▸ **SUPPLIED TEXT**
[Start of Attachment]

Thursday
Feb032011

"God Bless You, Kim Jong"

Publisher: The Fanzine
Date: 08.07.06
Article Link



A couple weeks ago, I made fun of George W. Bush for claiming after North Korea’s failed Taepo Dong-2 missile test, that the United States had a “reasonable chance” of shooting said missile down—mostly because it seemed pretty ludicrous to me to boast about our ability to intercept a long-range intercontinental ballistic missile days after we knew it had already failed two minutes after its launch. It was a statement that necessitated a few qualifiers for Bush—among them, “at least that’s what the military commander has told me”—because selling the argument for rekindling missile defense required his audience to buy into a hypothetical situation: that we could have shot down the missile had it come within proximity of United States borders.

Of course, this didn’t happen. The Taepo Dong-2 missile, which was designed to test what U.S. intelligence believes to be a 3-stage ICBM with a range of 3,000-3,700 miles, didn’t make it past its initial booster phase. Technically speaking, the Taepo Dong-2 could reach Hawaii and Alaska. But more important was the symbolic nature of the test—not just for its July 4th launch, but for the psychological boost it gave to both the Great Leader in tormenting his arch nemesis, and to missile defense proponents in the United States. As Lt. General Robert Gard and John D. Isaacs wrote on the Web site for the Center for Arms Control and Non-Proliferation: “These events represent a symmetrical international Kabuki dance: the North Koreans tested a missile with no idea whether or not it would function as intended, and the United States activated a missile defense system without evidence that it has the capability to intercept the North Korean missile.” And even more revealing of the symbiotic nature between NMD proponents and countries like North Korea is a quote from Donald Rumsfeld after the launch of the original Taepo Dong missile in 1998, “God bless you, Kim Jong.”

[End of Attachment]

Page-level text extractions:
[Start of Attachment]

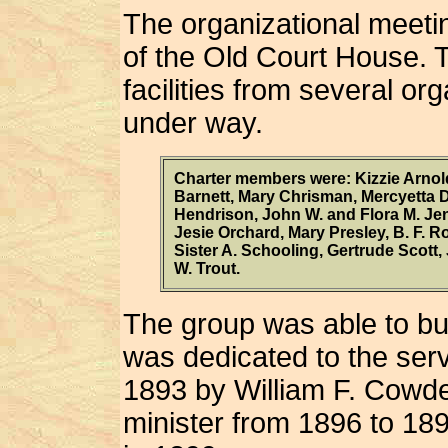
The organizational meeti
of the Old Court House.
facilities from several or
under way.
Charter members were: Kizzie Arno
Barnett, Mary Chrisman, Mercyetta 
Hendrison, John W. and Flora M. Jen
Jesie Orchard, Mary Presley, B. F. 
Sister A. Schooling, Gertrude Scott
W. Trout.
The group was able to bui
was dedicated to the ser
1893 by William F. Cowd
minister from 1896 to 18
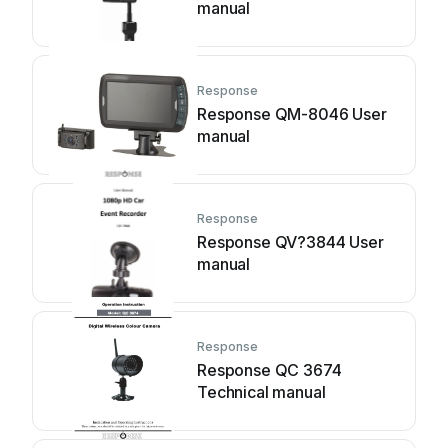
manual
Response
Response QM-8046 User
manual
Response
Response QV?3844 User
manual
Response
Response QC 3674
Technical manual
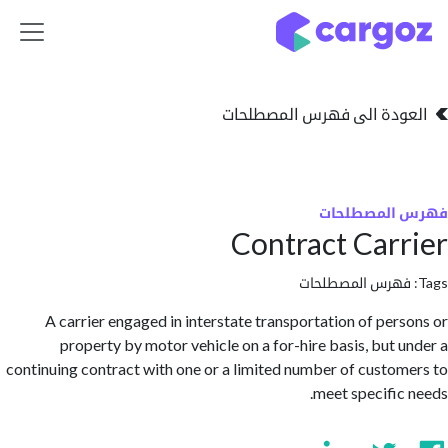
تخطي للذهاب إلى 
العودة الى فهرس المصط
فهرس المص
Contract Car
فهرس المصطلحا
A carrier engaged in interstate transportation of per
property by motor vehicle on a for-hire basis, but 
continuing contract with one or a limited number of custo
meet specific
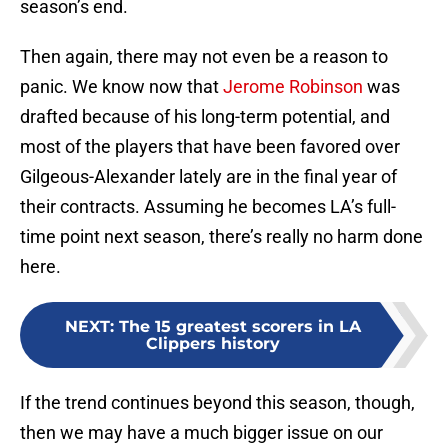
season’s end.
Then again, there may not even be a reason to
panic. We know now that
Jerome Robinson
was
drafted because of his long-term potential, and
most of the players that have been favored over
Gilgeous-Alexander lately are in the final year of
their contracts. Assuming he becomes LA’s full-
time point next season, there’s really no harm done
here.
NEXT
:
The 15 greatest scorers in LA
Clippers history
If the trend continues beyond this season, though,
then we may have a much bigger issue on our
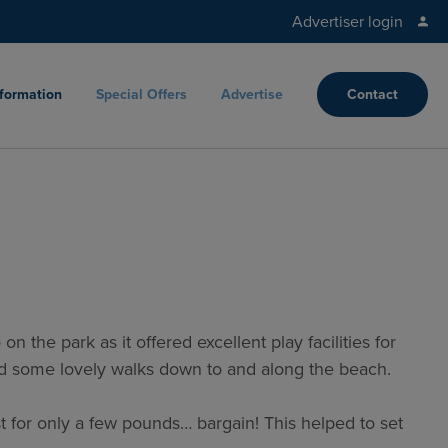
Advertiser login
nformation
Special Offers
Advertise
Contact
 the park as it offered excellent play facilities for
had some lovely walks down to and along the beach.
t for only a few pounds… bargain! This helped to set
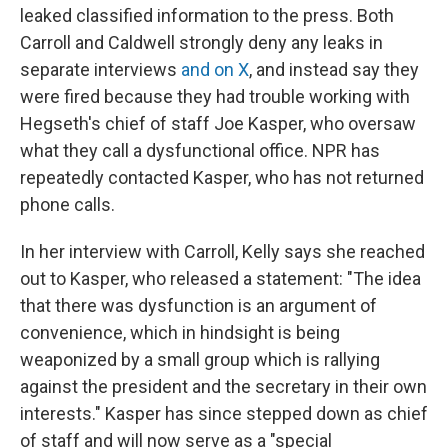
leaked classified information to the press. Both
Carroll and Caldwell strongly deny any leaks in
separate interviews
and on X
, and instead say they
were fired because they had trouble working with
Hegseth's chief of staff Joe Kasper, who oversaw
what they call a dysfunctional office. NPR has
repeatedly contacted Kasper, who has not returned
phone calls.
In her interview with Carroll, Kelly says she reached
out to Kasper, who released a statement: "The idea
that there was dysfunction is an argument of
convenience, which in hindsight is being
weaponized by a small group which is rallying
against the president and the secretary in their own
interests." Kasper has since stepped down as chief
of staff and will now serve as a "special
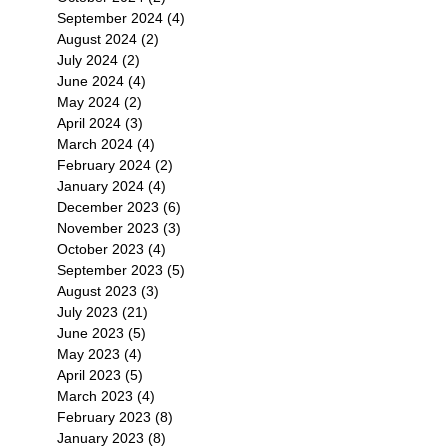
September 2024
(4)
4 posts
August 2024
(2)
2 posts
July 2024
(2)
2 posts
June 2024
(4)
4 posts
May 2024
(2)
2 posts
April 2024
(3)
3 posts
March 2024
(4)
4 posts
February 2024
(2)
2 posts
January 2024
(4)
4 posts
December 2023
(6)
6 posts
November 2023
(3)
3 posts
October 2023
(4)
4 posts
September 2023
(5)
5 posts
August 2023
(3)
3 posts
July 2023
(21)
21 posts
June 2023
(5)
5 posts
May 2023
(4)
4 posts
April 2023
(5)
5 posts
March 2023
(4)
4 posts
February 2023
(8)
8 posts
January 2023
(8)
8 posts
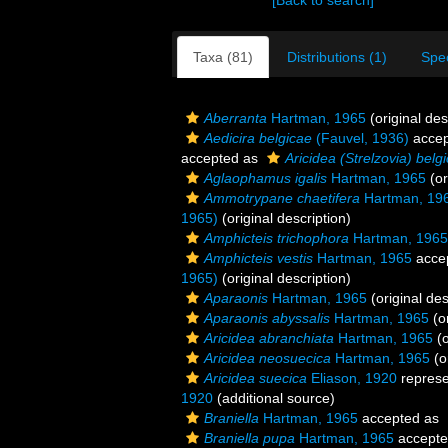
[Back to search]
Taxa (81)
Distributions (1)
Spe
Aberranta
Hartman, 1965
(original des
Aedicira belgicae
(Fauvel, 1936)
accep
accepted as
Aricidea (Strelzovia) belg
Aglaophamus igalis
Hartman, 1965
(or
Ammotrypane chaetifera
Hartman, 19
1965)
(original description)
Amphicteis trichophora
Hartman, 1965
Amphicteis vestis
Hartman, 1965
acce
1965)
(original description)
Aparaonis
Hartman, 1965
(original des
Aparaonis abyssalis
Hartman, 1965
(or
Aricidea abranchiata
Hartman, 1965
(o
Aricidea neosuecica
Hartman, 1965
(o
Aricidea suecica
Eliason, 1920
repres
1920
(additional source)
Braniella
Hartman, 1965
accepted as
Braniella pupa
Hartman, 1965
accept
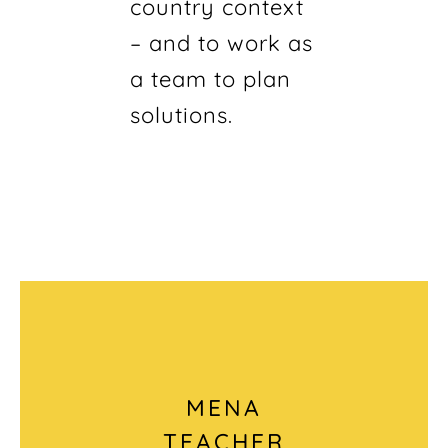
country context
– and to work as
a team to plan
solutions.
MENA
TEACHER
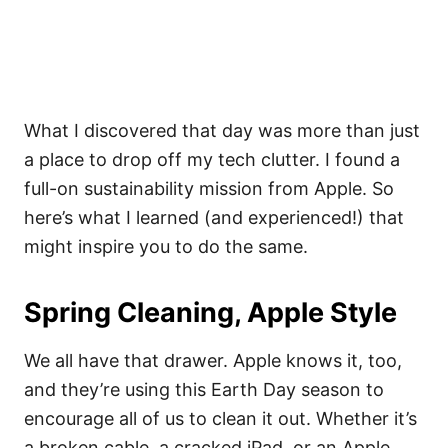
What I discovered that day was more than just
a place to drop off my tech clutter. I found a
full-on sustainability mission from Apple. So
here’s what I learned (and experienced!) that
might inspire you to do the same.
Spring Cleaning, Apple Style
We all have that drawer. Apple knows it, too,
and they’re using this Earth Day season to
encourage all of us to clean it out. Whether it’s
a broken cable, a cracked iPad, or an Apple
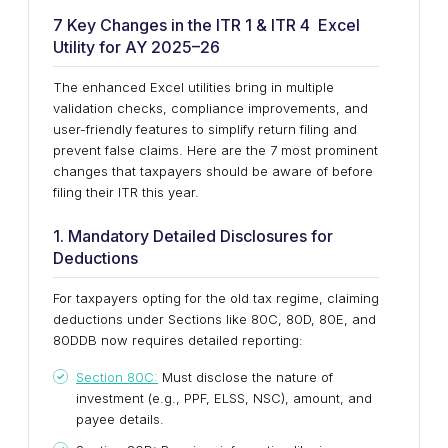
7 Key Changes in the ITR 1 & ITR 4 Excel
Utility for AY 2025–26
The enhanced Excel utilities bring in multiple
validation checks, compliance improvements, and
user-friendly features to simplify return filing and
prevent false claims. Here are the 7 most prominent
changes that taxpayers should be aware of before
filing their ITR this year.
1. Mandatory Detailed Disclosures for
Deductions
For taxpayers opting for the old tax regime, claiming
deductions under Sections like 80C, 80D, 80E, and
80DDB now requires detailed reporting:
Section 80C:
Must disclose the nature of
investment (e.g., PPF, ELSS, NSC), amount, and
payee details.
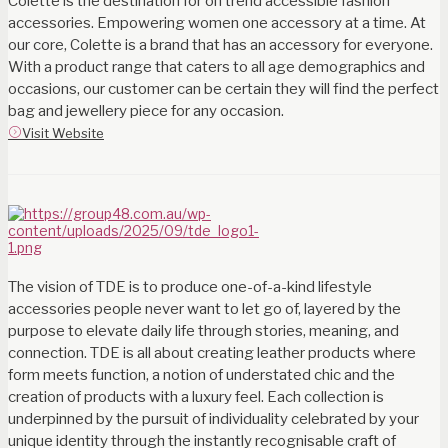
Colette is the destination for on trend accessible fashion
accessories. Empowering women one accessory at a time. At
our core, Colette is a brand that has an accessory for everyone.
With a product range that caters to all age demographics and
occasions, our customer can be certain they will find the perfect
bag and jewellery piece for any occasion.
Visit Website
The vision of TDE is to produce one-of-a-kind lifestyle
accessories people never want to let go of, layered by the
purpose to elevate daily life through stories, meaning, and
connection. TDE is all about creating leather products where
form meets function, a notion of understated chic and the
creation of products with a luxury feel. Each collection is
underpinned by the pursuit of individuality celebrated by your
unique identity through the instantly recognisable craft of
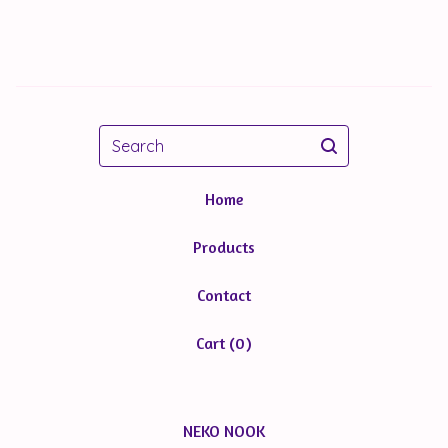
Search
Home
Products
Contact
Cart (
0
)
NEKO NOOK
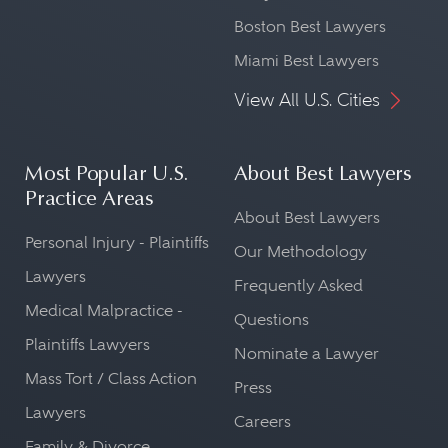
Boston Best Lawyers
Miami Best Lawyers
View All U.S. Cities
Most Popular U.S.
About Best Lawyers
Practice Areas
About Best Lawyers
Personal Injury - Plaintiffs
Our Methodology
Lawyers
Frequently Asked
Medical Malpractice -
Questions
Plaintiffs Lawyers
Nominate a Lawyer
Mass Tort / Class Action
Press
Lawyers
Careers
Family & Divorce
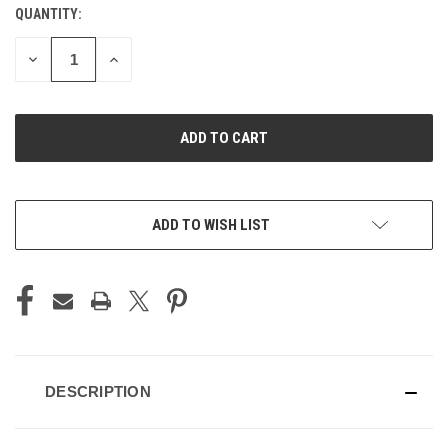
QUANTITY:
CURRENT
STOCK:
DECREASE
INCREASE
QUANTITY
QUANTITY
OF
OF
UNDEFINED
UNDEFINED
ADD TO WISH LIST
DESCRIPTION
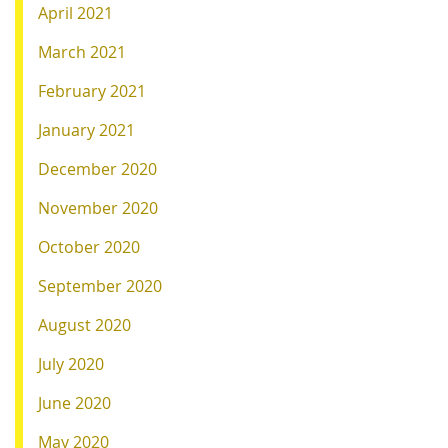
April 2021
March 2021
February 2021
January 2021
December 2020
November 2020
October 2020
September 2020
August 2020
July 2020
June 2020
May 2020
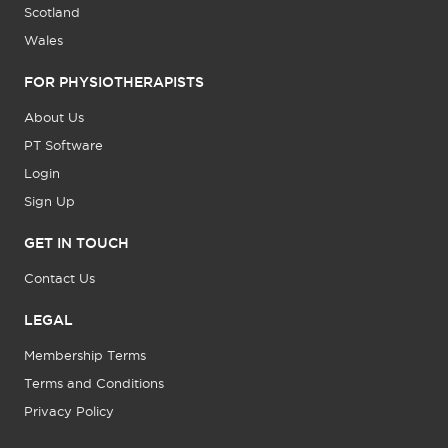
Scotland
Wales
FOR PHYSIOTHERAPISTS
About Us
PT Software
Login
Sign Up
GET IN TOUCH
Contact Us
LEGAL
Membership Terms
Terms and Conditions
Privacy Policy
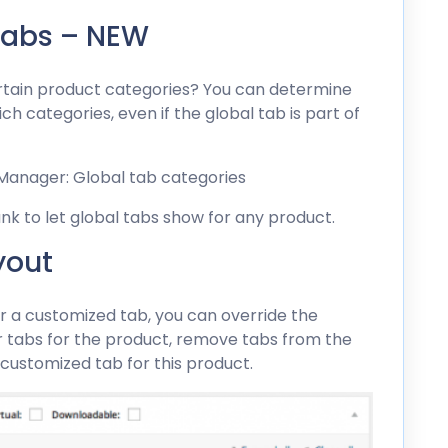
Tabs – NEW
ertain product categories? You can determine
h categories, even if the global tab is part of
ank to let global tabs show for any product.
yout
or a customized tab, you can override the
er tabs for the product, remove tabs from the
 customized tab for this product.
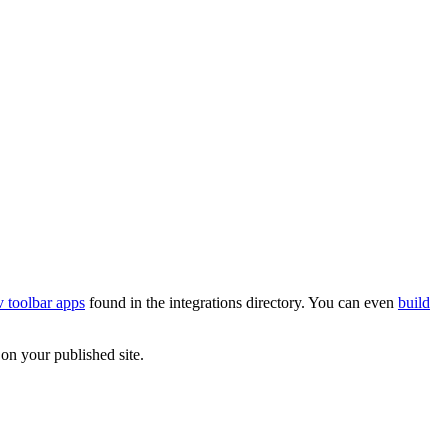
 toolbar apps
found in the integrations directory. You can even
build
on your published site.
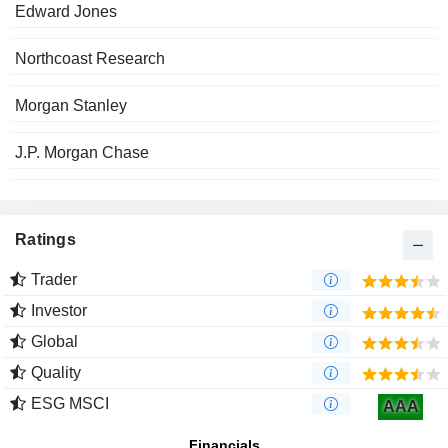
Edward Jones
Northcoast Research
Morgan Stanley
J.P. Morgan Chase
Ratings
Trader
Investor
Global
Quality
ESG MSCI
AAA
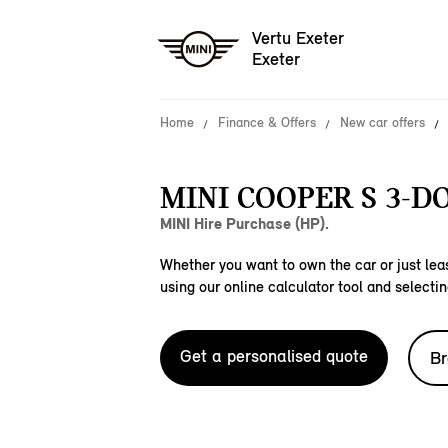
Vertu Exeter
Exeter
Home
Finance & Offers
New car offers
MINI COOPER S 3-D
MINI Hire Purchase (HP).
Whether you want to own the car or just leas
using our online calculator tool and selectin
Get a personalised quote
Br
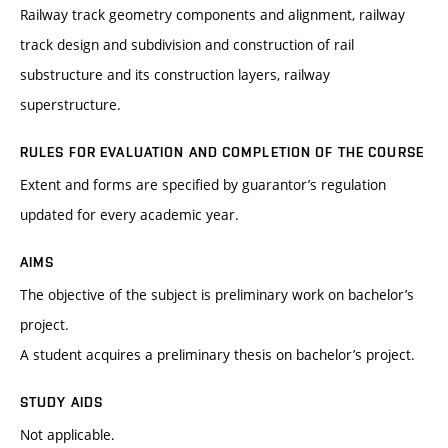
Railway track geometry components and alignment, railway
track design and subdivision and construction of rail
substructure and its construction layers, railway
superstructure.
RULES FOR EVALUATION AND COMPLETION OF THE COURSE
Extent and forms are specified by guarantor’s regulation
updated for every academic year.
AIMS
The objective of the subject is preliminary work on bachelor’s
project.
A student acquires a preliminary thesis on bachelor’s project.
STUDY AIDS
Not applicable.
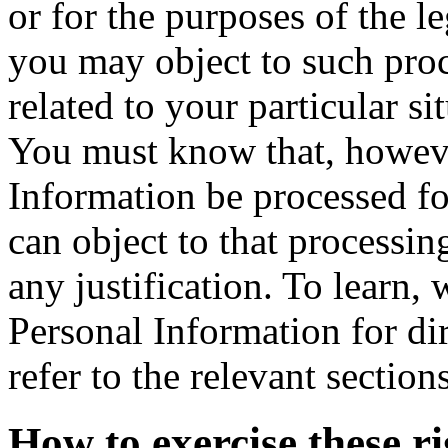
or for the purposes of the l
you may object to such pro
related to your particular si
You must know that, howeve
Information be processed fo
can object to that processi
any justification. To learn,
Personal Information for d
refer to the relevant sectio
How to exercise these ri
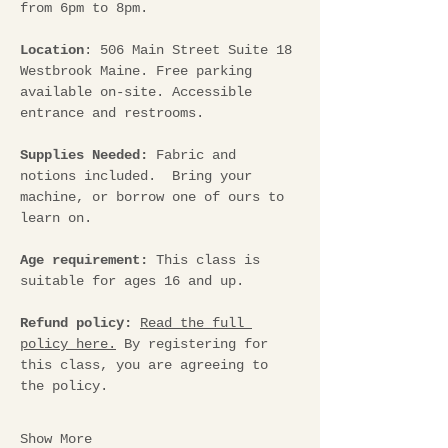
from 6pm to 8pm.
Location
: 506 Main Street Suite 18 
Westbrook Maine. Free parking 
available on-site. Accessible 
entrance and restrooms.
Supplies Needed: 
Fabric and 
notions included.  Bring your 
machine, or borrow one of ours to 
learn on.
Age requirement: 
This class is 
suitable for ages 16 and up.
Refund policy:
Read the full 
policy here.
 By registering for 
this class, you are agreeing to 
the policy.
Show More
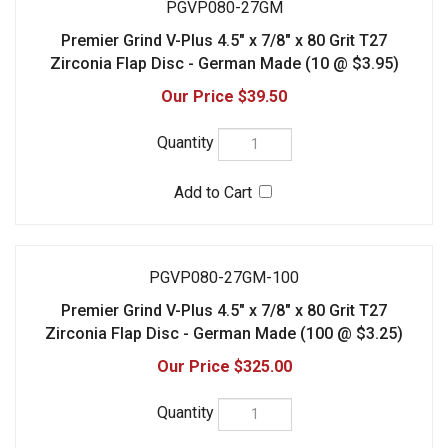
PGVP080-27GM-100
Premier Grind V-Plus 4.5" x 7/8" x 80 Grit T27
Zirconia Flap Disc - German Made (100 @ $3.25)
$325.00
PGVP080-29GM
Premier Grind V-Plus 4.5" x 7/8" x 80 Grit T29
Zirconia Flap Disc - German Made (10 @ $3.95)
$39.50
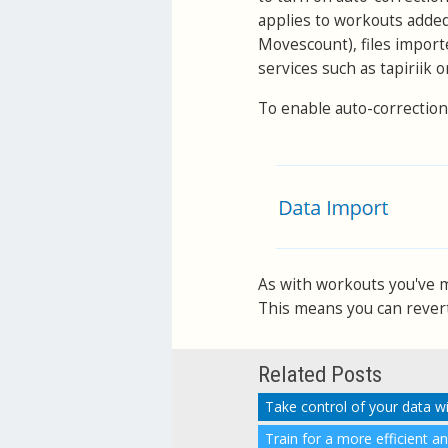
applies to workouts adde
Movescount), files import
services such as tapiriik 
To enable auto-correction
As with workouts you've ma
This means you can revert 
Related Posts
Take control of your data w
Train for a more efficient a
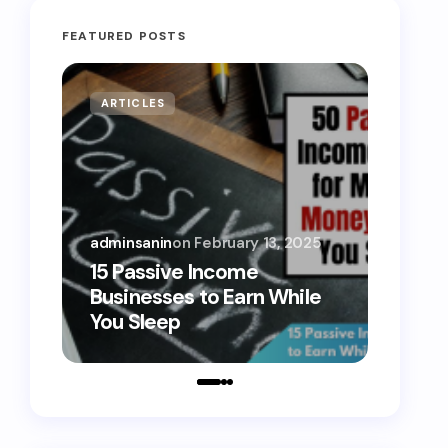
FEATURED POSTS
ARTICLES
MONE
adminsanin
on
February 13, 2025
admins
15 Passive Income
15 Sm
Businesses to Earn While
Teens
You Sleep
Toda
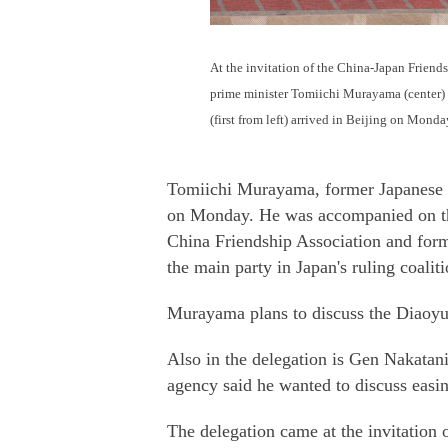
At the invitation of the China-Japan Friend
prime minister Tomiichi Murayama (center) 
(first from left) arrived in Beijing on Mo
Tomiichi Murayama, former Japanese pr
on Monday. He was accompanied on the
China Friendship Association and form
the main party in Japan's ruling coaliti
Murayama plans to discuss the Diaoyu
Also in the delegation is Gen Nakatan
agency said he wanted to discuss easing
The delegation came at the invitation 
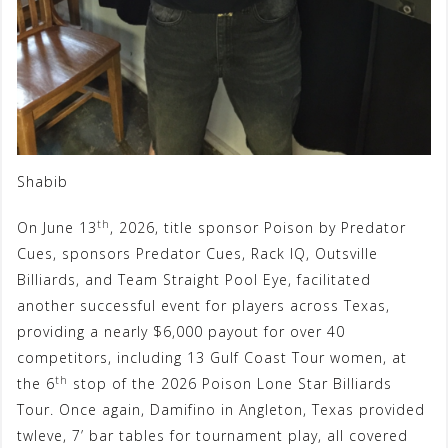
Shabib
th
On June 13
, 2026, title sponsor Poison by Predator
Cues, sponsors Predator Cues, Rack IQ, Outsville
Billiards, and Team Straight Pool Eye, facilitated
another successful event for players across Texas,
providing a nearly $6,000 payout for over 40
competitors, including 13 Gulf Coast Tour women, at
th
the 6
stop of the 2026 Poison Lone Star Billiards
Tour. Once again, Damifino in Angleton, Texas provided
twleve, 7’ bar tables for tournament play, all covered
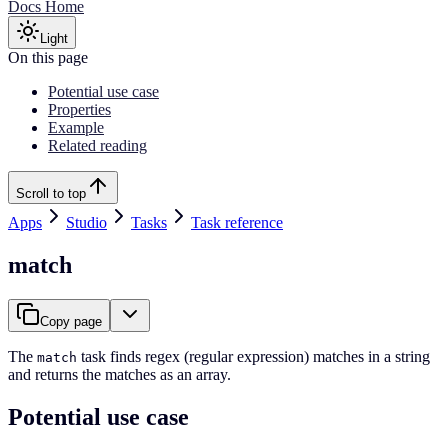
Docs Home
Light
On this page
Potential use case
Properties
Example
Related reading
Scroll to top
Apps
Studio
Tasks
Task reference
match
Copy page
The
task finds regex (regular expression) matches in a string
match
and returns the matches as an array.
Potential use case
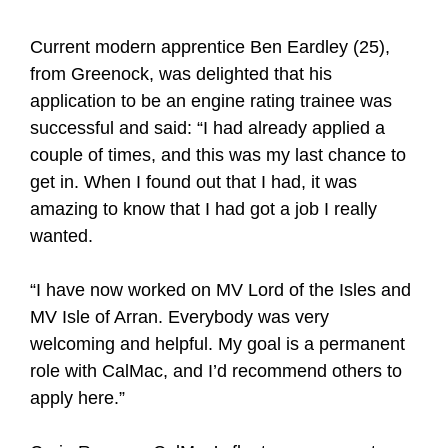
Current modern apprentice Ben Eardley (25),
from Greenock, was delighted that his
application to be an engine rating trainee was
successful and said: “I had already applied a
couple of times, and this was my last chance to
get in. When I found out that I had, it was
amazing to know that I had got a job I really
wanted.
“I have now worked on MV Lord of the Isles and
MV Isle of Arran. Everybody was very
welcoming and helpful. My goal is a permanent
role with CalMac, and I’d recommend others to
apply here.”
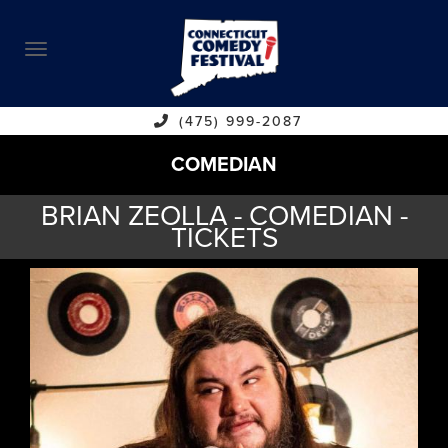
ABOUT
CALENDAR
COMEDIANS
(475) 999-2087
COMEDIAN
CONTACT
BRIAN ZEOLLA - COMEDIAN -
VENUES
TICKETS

[End of Attachment]

▸ **WORK TASK 1**
Answer these questions using the missile defense article:
(a) What was the name of the North Korean missile whose test failed?
(b) What range does U.S. intelligence believe the 3-stage ICBM has?
(c) What did Donald Rumsfeld say after the original Taepo Dong launch in 1998?
▸ **WORK TASK 2**
Format the lines of the records as a JSON list of strings, one string per line and leaving out blank lines, starting at the line that contains "leaked classified information" and ending at the line that contains "down as chief".

▸ **EXPECTED ANSWER 1**
(a) The Taepo Dong-2.
(b) 3,000-3,700 miles.
(c) "God bless you, Kim Jong."

▸ **EXPECTED ANSWER 2**
[
  "leaked classified information to the press. Both",
  "Carroll and Caldwell strongly deny any leaks in",
  "separate interviews",
  "and on X",
  ", and instead say they",
  "were fired because they had trouble working with",
  "Hegseth's chief of staff Joe Kasper, who oversaw",
  "what they call a dysfunctional office. NPR has",
  "repeatedly contacted Kasper, who has not returned",
  "phone calls.",
  "In her interview with Carroll, Kelly says she reached",
  "out to Kasper, who released a statement: \"The idea",
  "that there was dysfunction is an argument of",
  "convenience, which in hindsight is being",
  "weaponized by a small group which is rallying",
  "against the president and the secretary in their own",
  "interests.\" Kasper has since stepped down as chief"
]